このように、私たちの日常生活のうるおいや健康維持に植物成分は欠かせないものになっている。

私たちが現在も使っている多くの薬も植物成分がもとになっている。植物から得られた薬として身近なものの代表として、コーヒーやお茶に含まれるカフェインがあげられる。カフェインは眠気の防止を目的として薬として使われ、総合感冒薬、頭痛薬、咳止め薬などに含まれる。カフェインやタバコに含まれるニコチン、アヘンに含まれるモルヒネのように、その分子中に窒素原子を含む植物成分はアルカロイドと総称される。多くの場合その水溶液がアルカリ性を呈する事からアルカリ様の成分と言う意味である。アルカロイドは強い薬理活性を有することが多く、古くから薬の宝庫であった。

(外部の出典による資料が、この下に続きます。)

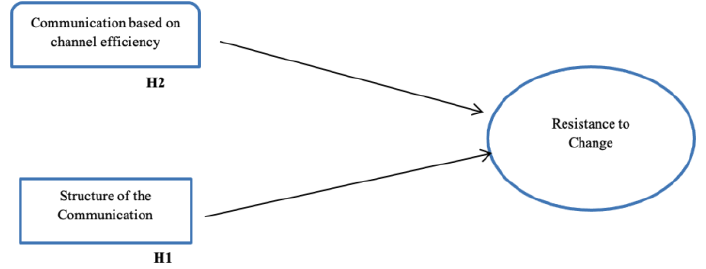
Figure 1: Change Communication Adequacy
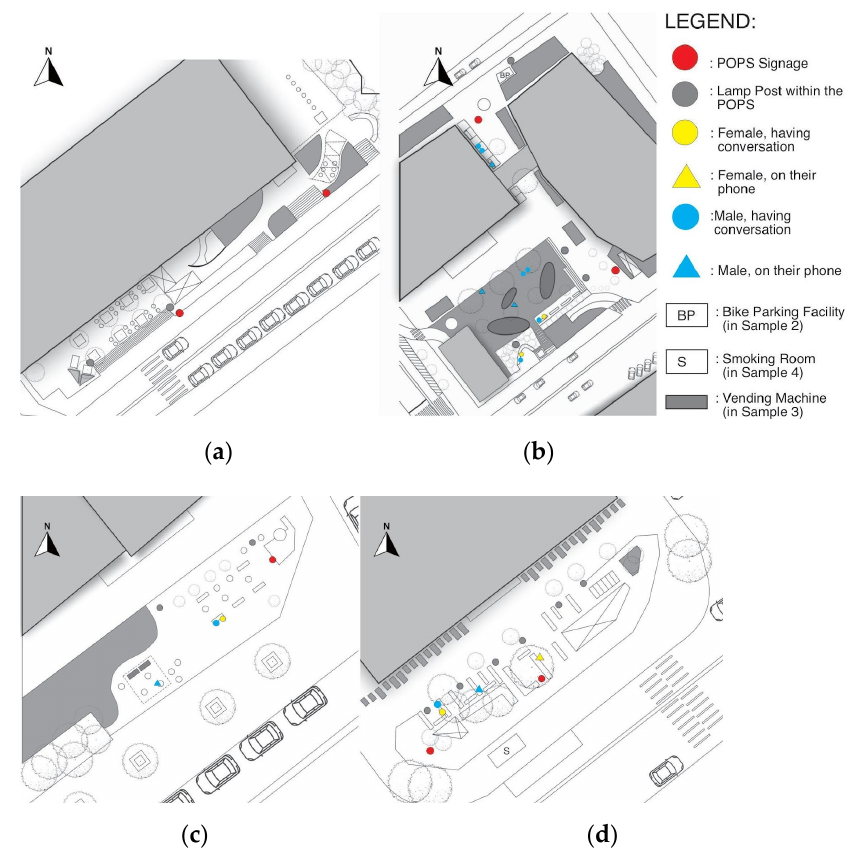
Figure 5. The behavior map of Sample 1 ( a ), Sample 2 ( b ), Sample 3 ( c ), and Sample 4 ( d ) on a Saturday afternoon. Sample 2 and 4 comparably attracts more visitors than Sample 1 and 3. The design of Sample 2 and 4 also shows a more comprehensive layout.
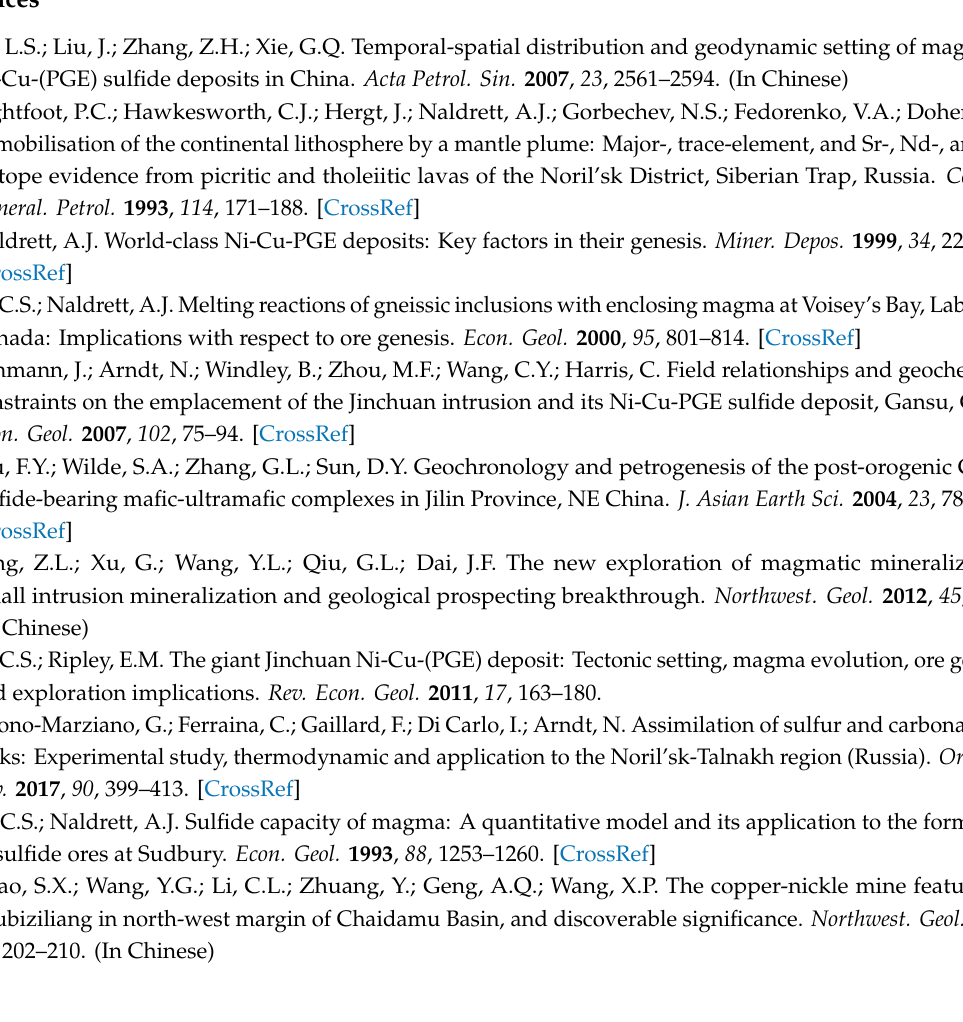
Table S1: The spectral lines, standards and count times that were used and average of detection limits of electron microprobe analysis, Table S2: Electron microprobe analyses (wt%) of olivine from the Niubiziliang mafic-ultramafic complex, Table S3: Electron microprobe analyses (wt%) of pyroxene from the Niubiziliang mafic-ultramafic complex, Table S4: Electron microprobe analyses (wt%) of plagioclase from the Niubiziliang mafic-ultramafic complex, Table S5: Electron microprobe analyses (wt%) of hornblende from the Niubiziliang mafic-ultramafic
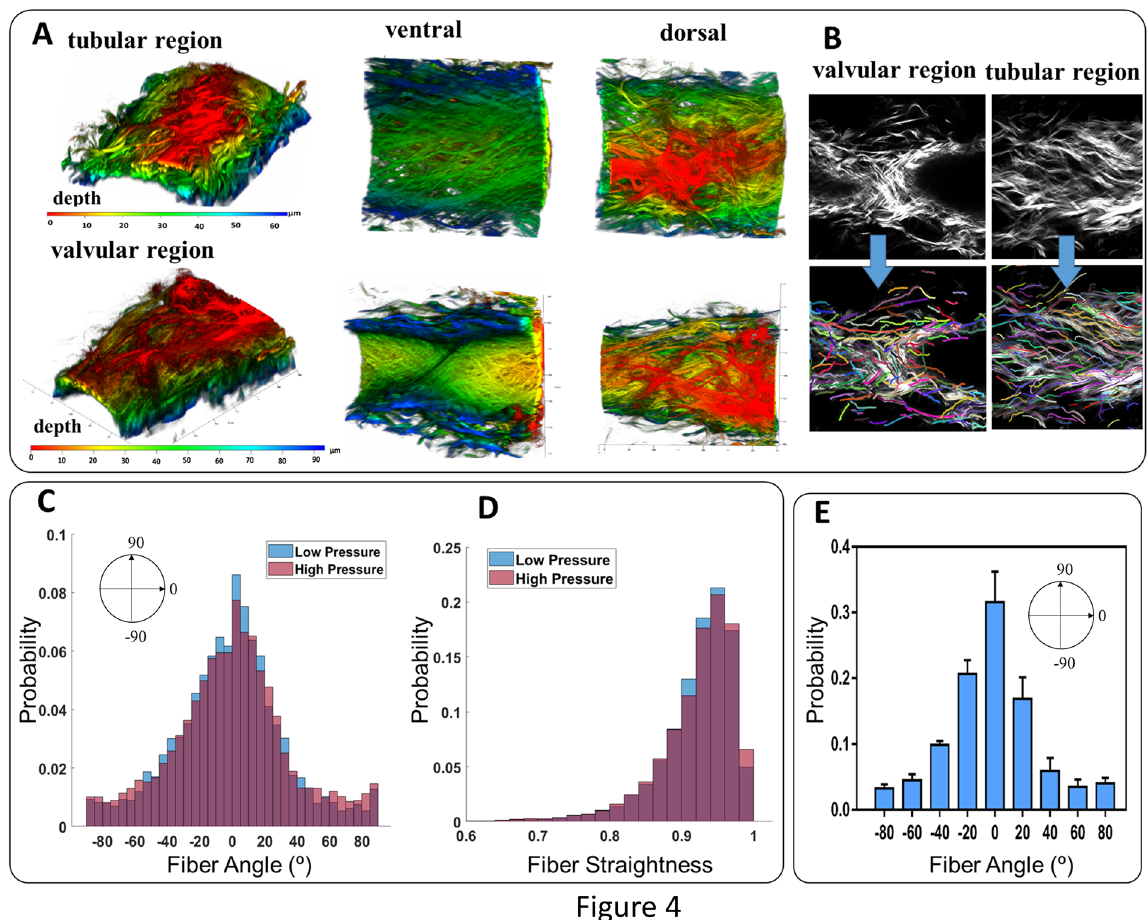
Figure 4. Collagen fiber organization within the wall of a pressurized, unfixed rat tail lymphatic vessel in tubular and valvular regions including reconstruction of SHG imaging of collagen fibers along with dorsal view ventral views (Panel A), the z-stack images obtained from SHG imaging of collagen fibers and respective fiber extractions using CT-FIRE algorithm (Panel B), distribution of collagen fiber angles (Panel C), distribution of collagen fiber straightness within the vessel wall for low (~2 mmHg) and high (~8 mmHg) pressure scenarios (Panel D), and the average distribution of collagen fibers ( n = 5) plotted as the mean value along with the standard deviation (Panel E, the width of each bin is 20° and values of x-axis indicate the center of each bin). The vessels were excised from the base of the tail and mounted on glass pipettes in a custom-made vessel chamber compatible with the microscope. The vessels were unfixed, the pressure was ~2 mmHg, and the axial stretch was ~10%. The axial direction corresponds to 0° and the circumferential direction corresponds to ±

また、ソバなどに含まれルチンは抗酸化作用を有し血管を丈夫にすると言われているポリフェノールの一種である。ポリフェノールは分子中にフェノール性水酸基(ベンゼン環についたOH基)を複数有する化合物の事であり、活性酸素種を除去する抗酸化作用を示す。ソバに含まれるルチンの他、ブルーベリーに含まれるアントシアニン、大豆のイソフラボン、お茶のタンニンなど身近なものも多い。緑茶から抽出したポリフェノールは実際に商品としてもガム、マウスウォッシュ、飴、タブレットとして口腔ケアにも使われている。茶カテキンは認知機能にも有効とも言われ商品化もされている。

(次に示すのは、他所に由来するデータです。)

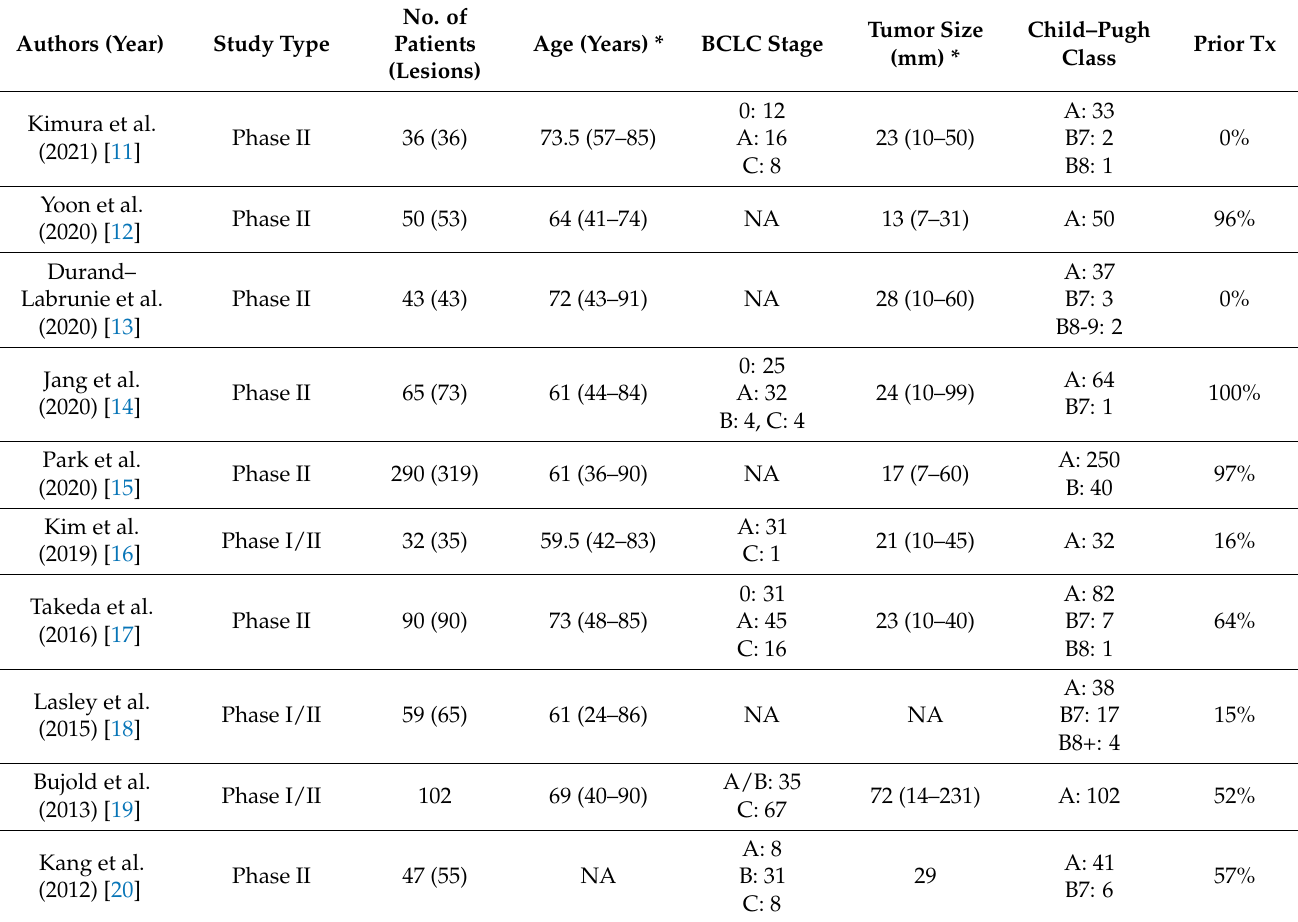
Table 1. Patient characteristics in selected studies of stereotactic body radiotherapy (SBRT) for hepatocellular carcinoma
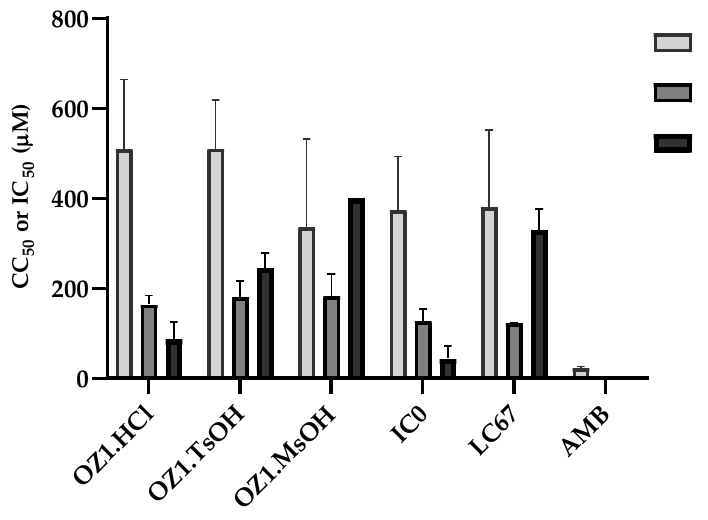
Figure 8. Graphic representation of cytotoxic (CC 50 ) and inhibitory concentrations (IC 50 ) for THP1 cell line, promastigotes, and amastigotes of L. infantum , respectively.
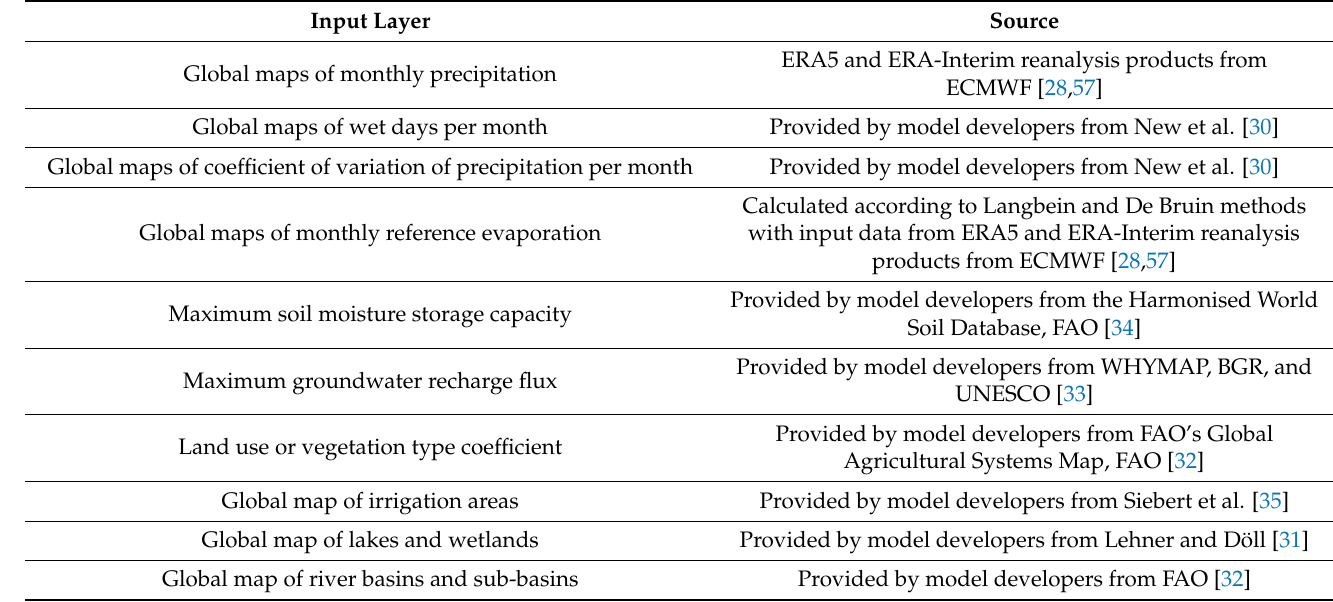
Table A1. GlobWat input layers and their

2015年のノーベル生理学医学賞は寄生虫病に有効な2つの天然化合物の発見に対して与えられた。これらの天然化合物の一つ目は日本人の大村智先生が放線菌から発見された抗寄生虫薬エバメクチンであり、二つ目は中国人の女性科学者 屠呦呦博士がクソニンジンという植物から発見した抗マラリア薬のアルテミシニンである。このアルテミシニンの発見は「肘後備急方」という中国本草の書物のたった一行の記載に基づくものであった。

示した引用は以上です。